Lui sussurrò un “dannazione” mentre a velocità flash arrivai io chiamando a gran voce Xion che si era girata e stava per andarsene. Quando fui quasi vicino a lei e lei stava dicendo le parole “Chi si rivede!” nessuno mi trattenne dal sferrarle un pugno in pieno volto. Mi massaggiai le nocche delle dita e prima di voltare i tacchi e andarmene dissi qualcosa che nemmeno io mi aspettavo.

“Se ho davvero ucciso i miei genitori, non mi farò scrupoli a farlo con te.”
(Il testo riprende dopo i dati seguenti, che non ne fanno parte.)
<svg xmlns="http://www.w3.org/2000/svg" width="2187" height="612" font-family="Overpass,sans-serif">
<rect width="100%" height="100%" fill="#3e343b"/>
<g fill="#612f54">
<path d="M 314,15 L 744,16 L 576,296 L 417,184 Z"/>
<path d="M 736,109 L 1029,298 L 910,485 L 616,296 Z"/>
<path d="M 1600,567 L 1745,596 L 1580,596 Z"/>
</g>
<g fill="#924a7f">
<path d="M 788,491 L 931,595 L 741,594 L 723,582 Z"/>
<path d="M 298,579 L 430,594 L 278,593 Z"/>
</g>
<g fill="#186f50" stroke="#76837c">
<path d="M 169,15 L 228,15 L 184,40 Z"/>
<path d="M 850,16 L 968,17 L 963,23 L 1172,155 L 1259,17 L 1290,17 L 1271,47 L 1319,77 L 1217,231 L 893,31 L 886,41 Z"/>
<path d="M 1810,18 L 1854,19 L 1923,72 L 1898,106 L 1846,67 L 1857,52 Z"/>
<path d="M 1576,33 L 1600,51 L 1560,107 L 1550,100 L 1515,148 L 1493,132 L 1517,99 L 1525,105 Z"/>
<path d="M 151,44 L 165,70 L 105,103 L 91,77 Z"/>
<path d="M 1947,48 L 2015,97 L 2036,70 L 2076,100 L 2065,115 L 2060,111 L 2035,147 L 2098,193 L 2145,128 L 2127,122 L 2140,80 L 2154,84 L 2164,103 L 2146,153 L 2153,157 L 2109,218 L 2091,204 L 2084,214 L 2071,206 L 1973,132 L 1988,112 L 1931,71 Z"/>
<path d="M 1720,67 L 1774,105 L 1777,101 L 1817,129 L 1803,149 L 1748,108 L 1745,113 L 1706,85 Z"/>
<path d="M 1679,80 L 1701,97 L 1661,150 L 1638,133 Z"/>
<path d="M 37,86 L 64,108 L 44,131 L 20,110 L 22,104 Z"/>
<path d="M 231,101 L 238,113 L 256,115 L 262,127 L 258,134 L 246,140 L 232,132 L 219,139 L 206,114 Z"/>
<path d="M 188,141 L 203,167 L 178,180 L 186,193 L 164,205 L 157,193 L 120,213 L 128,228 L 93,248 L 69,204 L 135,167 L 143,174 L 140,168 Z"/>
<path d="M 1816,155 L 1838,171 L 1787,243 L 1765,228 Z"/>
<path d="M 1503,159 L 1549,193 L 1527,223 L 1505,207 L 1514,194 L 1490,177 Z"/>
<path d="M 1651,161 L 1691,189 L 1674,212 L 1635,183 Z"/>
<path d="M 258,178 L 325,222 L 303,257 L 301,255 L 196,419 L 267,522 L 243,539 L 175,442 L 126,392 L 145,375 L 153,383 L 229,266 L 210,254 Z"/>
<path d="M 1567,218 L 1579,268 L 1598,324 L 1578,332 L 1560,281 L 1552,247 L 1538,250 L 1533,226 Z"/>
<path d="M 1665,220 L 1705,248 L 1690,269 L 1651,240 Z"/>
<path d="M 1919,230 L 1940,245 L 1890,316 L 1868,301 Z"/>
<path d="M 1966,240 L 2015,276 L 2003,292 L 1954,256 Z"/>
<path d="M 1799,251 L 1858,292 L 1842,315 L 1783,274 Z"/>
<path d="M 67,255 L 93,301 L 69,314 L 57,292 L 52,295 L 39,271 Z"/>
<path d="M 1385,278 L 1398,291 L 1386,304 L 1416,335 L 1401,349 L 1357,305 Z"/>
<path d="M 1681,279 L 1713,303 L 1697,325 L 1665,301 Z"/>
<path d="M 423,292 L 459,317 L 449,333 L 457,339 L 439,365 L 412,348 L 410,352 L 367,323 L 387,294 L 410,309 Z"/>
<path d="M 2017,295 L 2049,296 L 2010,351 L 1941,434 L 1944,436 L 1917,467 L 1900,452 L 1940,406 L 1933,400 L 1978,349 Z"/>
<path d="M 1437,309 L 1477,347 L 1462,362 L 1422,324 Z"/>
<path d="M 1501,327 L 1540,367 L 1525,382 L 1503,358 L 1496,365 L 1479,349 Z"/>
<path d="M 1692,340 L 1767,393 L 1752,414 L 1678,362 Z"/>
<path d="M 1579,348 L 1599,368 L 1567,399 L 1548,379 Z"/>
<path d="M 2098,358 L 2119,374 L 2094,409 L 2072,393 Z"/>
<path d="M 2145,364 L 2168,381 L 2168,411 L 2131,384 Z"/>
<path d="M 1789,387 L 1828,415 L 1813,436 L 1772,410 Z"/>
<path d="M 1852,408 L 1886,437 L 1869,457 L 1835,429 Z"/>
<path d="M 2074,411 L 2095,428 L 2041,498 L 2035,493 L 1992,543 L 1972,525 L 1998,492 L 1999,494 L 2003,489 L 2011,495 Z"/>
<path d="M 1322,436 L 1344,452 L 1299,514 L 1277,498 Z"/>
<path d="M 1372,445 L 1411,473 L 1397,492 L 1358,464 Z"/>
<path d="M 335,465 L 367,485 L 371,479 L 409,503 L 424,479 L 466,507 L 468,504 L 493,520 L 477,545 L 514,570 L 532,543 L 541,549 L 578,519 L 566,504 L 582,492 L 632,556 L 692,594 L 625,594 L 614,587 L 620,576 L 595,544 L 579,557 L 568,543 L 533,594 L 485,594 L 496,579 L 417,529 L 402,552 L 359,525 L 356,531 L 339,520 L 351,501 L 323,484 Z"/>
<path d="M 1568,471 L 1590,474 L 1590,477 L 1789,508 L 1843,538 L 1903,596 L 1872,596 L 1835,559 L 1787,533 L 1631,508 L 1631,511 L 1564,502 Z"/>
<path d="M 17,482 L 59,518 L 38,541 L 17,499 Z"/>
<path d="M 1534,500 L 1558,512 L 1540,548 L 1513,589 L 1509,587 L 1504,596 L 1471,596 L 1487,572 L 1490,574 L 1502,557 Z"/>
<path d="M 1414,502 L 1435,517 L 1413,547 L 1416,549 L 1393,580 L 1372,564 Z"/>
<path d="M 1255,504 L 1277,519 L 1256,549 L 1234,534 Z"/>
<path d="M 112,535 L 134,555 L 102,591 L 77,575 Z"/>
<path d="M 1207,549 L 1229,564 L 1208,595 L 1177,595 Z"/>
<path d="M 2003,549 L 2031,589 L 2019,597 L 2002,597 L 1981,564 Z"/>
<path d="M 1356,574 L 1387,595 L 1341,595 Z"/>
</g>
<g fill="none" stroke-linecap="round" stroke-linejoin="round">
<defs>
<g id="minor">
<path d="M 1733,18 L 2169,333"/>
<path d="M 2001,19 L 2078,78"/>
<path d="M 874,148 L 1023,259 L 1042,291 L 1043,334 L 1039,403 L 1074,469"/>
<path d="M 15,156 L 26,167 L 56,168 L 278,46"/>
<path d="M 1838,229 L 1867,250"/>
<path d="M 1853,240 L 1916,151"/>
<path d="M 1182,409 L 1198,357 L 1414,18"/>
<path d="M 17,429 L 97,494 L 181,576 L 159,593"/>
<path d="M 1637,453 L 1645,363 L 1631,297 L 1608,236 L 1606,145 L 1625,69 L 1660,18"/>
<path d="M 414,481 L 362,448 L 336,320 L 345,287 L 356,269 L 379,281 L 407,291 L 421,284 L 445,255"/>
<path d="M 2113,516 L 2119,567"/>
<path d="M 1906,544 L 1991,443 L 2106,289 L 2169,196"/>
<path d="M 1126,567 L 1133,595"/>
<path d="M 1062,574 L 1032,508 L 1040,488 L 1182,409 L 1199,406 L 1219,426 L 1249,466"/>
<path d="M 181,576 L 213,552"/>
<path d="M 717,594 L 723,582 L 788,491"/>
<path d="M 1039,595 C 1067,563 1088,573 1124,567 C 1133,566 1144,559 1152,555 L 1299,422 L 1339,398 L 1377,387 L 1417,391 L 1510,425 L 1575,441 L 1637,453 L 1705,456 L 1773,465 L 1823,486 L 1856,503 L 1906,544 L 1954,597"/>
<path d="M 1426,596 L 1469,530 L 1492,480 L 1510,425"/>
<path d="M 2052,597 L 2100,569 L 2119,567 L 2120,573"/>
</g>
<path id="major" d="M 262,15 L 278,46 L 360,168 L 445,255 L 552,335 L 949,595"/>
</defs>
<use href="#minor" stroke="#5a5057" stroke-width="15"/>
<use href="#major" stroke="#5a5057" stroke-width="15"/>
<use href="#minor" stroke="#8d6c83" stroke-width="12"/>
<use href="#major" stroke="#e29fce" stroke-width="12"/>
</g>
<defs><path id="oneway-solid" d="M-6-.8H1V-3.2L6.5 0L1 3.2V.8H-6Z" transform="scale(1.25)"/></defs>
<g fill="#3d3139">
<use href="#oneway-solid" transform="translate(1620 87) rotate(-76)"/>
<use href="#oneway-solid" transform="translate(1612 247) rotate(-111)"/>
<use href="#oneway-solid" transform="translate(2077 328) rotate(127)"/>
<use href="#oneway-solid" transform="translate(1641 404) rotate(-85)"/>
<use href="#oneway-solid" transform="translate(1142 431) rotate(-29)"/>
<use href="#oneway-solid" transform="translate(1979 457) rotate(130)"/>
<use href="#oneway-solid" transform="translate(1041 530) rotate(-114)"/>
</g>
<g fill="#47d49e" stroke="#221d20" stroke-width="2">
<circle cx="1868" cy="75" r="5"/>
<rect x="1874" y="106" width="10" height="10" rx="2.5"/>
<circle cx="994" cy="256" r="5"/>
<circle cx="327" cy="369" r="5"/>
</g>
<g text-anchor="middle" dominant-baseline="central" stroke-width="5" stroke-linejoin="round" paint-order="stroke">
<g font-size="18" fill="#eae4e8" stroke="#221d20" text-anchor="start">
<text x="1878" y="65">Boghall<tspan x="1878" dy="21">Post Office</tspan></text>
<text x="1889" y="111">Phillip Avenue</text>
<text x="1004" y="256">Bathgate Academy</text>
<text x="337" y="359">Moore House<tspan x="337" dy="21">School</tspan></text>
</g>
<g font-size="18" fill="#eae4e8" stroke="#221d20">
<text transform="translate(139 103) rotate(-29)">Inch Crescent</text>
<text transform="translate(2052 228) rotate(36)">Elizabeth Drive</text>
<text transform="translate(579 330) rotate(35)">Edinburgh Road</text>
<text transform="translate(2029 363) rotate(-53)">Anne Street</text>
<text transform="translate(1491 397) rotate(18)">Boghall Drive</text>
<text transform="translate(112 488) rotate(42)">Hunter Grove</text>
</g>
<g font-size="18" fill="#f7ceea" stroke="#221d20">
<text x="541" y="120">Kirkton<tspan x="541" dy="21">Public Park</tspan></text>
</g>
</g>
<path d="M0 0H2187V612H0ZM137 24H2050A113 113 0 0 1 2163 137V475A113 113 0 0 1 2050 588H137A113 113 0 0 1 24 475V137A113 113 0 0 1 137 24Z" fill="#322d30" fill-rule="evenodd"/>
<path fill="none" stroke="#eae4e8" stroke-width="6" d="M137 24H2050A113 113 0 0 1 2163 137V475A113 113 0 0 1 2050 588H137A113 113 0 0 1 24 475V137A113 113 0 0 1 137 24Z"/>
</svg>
Dopodiché me ne andai lasciando una Xion spaventata a terra e una marea di gente a guardarmi. Mi diressi verso il mio posticino al di fuori del collegio. Non era un granché, semplicemente era un albero un po’ ricurvo dove mi piaceva sedermi. Arrivai lì e tirai fuori dalla borsa la mia macchina fotografica. Buttai il resto delle cose a terra e rimasi solo con il mio tesoro in mano. Ero immersa nel mio mondo di pensieri quando sentii una voce dietro le mie spalle.

“Perché ti sei tagliata i capelli?”

Sobbalzai voltandomi di scatto. Era Roxas che mi guardava incuriosito.

“Non sono fatti tuoi!”

Mi voltai di nuovo verso la mia macchina fotografica.

“Bhè, sei molto carina così.”

Io avvampai all’istante. Ma cosa voleva lui da me? Non mi sembrava di aver fatto niente neppure a lui, ma a quanto pare mi aveva preso in simpatia.

“Tieni.”

Da dietro la mia schiena apparse un nastrino rosso che poi lui mi legò attentamente tra i capelli. Io sempre più rossa mi scansai non appena lui ebbe finito di fare l’ultimo nodo.

“M-Ma cosa fai? Chi te la da tutta questa confidenza?”

Lui si mise semplicemente a ridere mentre io cercavo di scendere dall’albero, ma lui mi bloccò per un polso facendomi sobbalzare al tocco della sua pelle sulla mia. Era liscia e morbida. Infine l’altra sua mano prese la mia macchina, la allontanò da noi e ci scattò una foto. Una foto che io avrei bruciato non appena avrei sviluppato il rullino. Io ferma immobile con un nastrino rosso tra i capelli messo a mo’ di cerchietto e completamente rossa in viso e lui che mi dava un bacio sulla guancia. Quel tizio mi dava i nervi.